I recently needed to replace the bumper on a Vauxhall Corsa but, the replacement bumper had holes for parking sensors in it. The car doesn't have ultrasonic sensors, so currently the nice new bumper has some sizeable holes in it.

Unfortunately, retro-fitting the sensors isn't an option as the loom wiring isn't present.

The most natural looking way to fill them be to fit parking sensors, but at £20 each, it's quite a lot of money for something that you can't use.

Because the holes are quite sizeable (18mm in diameter), using filler isn't really an option: it'll tend to crack and fall out of a hole with that big a diameter. You could use a little bit of mesh to reduce/mitigate but that quickly increases the complexity (and difficulty).

Rather than messing around with filler, I decided to go another way. This post details the approach I took - whilst it's focused on parking sensors, it can potentially be used for any unwanted round hole in a bumper.
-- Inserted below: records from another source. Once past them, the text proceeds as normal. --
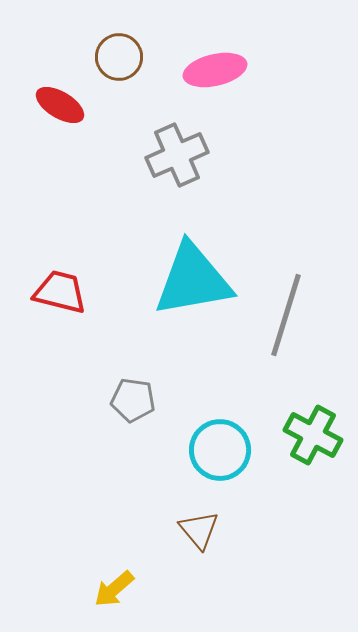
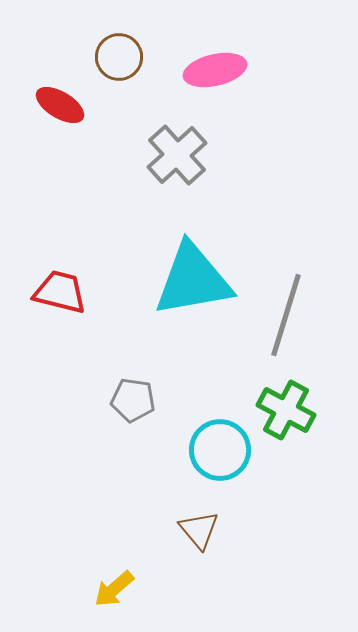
gray cross: rotated 18 degrees counterclockwise
green cross: moved 27 px left, 25 px up
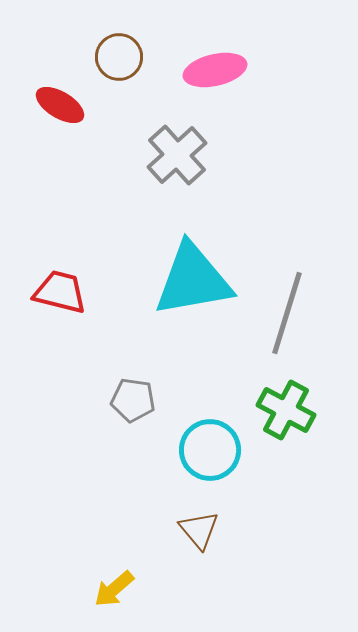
gray line: moved 1 px right, 2 px up
cyan circle: moved 10 px left
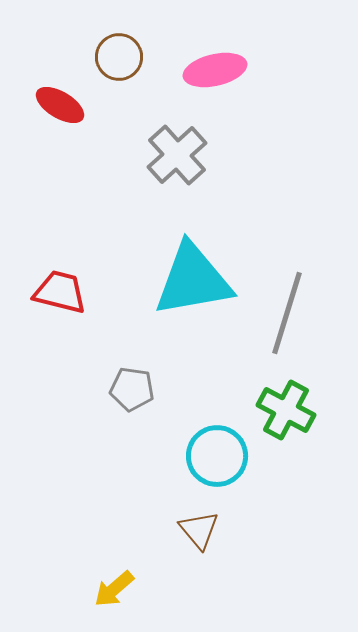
gray pentagon: moved 1 px left, 11 px up
cyan circle: moved 7 px right, 6 px down
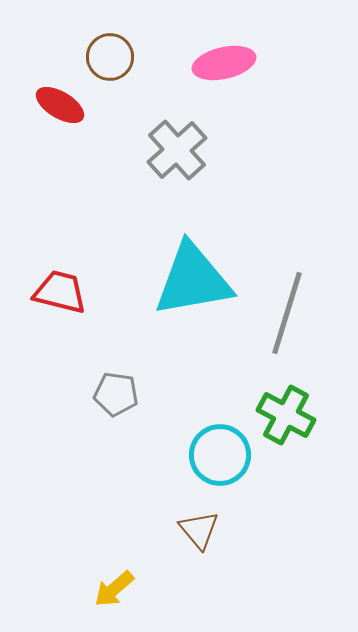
brown circle: moved 9 px left
pink ellipse: moved 9 px right, 7 px up
gray cross: moved 5 px up
gray pentagon: moved 16 px left, 5 px down
green cross: moved 5 px down
cyan circle: moved 3 px right, 1 px up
I ordered some plastic tube end caps - the sort you'd put on the end of a cardboard tube

Round pipe insert plugs/end caps

It's important to look at the specification for these before placing an order though - different manufacturers advertise the diameter in different ways.
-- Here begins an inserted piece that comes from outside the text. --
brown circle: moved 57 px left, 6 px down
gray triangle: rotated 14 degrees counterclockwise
The sensor holes on the Corsa are 18mm in diameter, so I needed a cap that would fit and grip in an 18mm hole.

But, some manufacturers label their product with the diameter of the flange/head, whilst others advertise the diameter of the hole the piece should fit into. So an 18mm edge cap might be designed to grip in a 15mm diameter tube (with the head being 18mm in diameter), or it might be designed to fit in an 18mm hole.
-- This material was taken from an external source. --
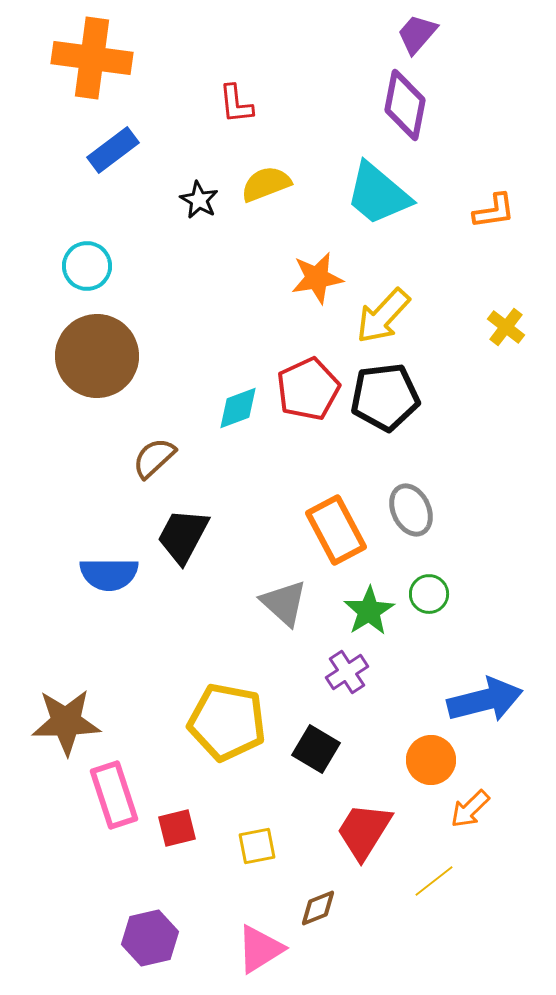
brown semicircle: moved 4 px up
The ones I ordered were advertised as having a 20mm diameter, with the specification stating that they were "suitable for tubes with 20mm outside diameter with a wall thickness of 1.5 to 2mm" - i.e. they're designed to go in a hole that's 18-18.5mm in diameter.

Once the plugs arrived, I sprayed them with some plastic primer

Primed plugs

I allowed that to dry for 24 hours before spraying in the car's colour (in this case "True Blue")

Sprayed in the car's colours

Once that had dried, it was just a case of pushing one into each of the parking sensor holes

Pushed In

I had expected they might need some PTFE wrapped around them, but actually they gripped very well without it.

The result doesn't look too shabby (and likely looks far better than if I'd tried using filler)

Pushed In

They just need to get as filthy as the rest of the car now.


Conclusion

If you're searching "how to fill parking sensor holes in bumper" on the net, there aren't an awful lot of resources to rely on - it's not a very common need, and at best gets discussed in passing on forums.

There isn't a pre-made solution (other than the parking sensors themselves), and filler's not a straightforward solution to this.

A few minutes with a can of spray, though, and you can craft yourself a perfectly adequate solution.